According to GlobalData, the latest event to affect Edaravone’s likelihood of approval (LoA) and phase transition for Amyotrophic Lateral Sclerosis took place on 11 Jan 2022, which increased the likelihood that the drug progresses to the next phase in its clinical pathway.

GlobalData uses proprietary data and analytics to provide a complete picture of this assessment in their Edaravone Likelihood of Approval (LoA) and Phase Transition Success Rate (PTSR) Report.

Edaravone overview

Edaravone (TW-001) is under development for the treatment of amyotrophic lateral sclerosis and Alzheimer's Disease. The drug candidate is administered through oral route.The drug candidate is a neuroprotective agent. It targets free radicals.

Treeway overview

Treeway is a biotechnology company that develops drugs for the treatment of amyotrophic lateral sclerosis (ALS). The company’s clinical programs include TW001, an oral formulation of edaravone, which protects against neuronal apoptosis and oxidative stress. Its pre clinical program TW002, is an AAV5-GDNF gene therapy that offers an innovative administration modality for clinical use. Treeway‘s discovery research activities include project minE, motor neuron signalling, the immune system, and others. The company collaborates with research and clinical institutes for performing clinical trials in ALS. Treeway is headquartered in Tilburg, Noord-Brabant, the Netherlands.

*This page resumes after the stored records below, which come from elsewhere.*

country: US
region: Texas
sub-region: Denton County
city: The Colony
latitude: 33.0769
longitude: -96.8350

Quick View Edaravone LOA Data

Report Segments
  • Innovator
Drug Name
  • Edaravone
Administration Pathway
  • Oral
Therapeutic Areas
  • Central Nervous System
Key Developers
Highest Development Stage
  • Phase III

GlobalData, the leading provider of industry intelligence, provided the underlying data, research, and analysis used to produce this article.

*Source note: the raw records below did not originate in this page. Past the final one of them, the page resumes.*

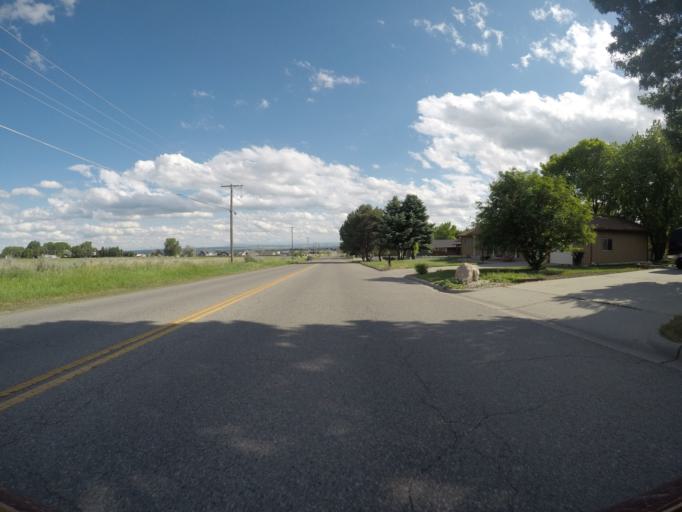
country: US
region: Montana
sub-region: Yellowstone County
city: Billings
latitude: 45.8010
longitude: -108.6527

GlobalData’s Likelihood of Approval analytics tool dynamically assesses and predicts how likely a drug will move to the next stage in its clinical pathway (PTSR), as well as how likely the drug will be approved (LoA). This is based on a proprietary algorithm built from the drugs’ sales forecast, regulatory milestones, cost forecasts, WACC rate and other proprietary data sources found on GlobalData’s Pharmaceutical Intelligence Center.